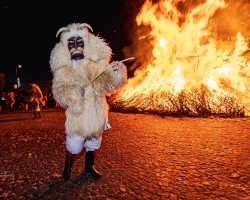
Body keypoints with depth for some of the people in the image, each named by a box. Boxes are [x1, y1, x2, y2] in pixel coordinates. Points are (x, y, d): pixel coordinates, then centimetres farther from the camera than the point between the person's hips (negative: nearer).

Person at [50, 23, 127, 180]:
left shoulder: (97, 63, -2)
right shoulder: (63, 69, -6)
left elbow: (105, 83, -5)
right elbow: (59, 90, -8)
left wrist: (113, 72, -23)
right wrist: (72, 93, -28)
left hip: (96, 112, 3)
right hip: (77, 114, -3)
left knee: (94, 141, 18)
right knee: (74, 145, 7)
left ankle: (89, 166, 45)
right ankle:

> **Assignment**
Copy the records verbatim, starting at the line that contains "left elbow: (105, 83, -5)" and continuing through the end of the records, with both the first and last lines included.

> **Solution to the problem**
left elbow: (105, 83, -5)
right elbow: (59, 90, -8)
left wrist: (113, 72, -23)
right wrist: (72, 93, -28)
left hip: (96, 112, 3)
right hip: (77, 114, -3)
left knee: (94, 141, 18)
right knee: (74, 145, 7)
left ankle: (89, 166, 45)
right ankle:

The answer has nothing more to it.